Across the listing below, count every line where the string "some" appears, then give only the count.

**Exercise data**

- - - - -

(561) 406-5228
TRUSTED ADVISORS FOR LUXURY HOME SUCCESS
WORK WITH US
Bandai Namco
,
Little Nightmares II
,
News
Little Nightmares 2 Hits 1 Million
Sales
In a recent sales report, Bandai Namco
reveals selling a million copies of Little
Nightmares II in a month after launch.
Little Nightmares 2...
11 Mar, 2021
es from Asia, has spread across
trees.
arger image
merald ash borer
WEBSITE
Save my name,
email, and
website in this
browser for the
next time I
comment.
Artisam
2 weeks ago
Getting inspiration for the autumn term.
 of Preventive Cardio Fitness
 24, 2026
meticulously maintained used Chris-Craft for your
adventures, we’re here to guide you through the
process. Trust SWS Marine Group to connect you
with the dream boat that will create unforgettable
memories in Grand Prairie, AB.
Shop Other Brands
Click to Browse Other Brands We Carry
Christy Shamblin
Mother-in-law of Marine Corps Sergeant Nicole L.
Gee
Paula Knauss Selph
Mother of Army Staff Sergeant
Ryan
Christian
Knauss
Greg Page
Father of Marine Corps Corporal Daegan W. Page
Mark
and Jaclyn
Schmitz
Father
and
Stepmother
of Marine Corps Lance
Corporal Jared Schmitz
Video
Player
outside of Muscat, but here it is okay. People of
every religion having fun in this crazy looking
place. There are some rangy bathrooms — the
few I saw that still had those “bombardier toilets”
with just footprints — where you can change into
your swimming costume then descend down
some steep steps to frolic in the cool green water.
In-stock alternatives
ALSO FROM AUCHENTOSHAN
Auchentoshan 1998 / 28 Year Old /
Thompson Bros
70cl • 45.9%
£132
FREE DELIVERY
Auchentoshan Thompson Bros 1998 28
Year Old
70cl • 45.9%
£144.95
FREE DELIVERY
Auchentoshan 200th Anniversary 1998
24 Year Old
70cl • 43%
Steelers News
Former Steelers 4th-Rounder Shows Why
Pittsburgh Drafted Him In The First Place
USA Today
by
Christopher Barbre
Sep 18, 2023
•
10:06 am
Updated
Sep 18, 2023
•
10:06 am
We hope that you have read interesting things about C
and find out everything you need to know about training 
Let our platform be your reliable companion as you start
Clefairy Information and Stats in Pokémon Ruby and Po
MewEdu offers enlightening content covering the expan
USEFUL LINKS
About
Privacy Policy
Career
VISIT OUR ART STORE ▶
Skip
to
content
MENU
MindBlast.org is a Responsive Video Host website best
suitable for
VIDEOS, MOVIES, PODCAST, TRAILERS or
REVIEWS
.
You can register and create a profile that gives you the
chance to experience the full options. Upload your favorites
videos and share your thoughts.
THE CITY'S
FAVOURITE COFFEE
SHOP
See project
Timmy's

- - - - -

**Solved exercise**
2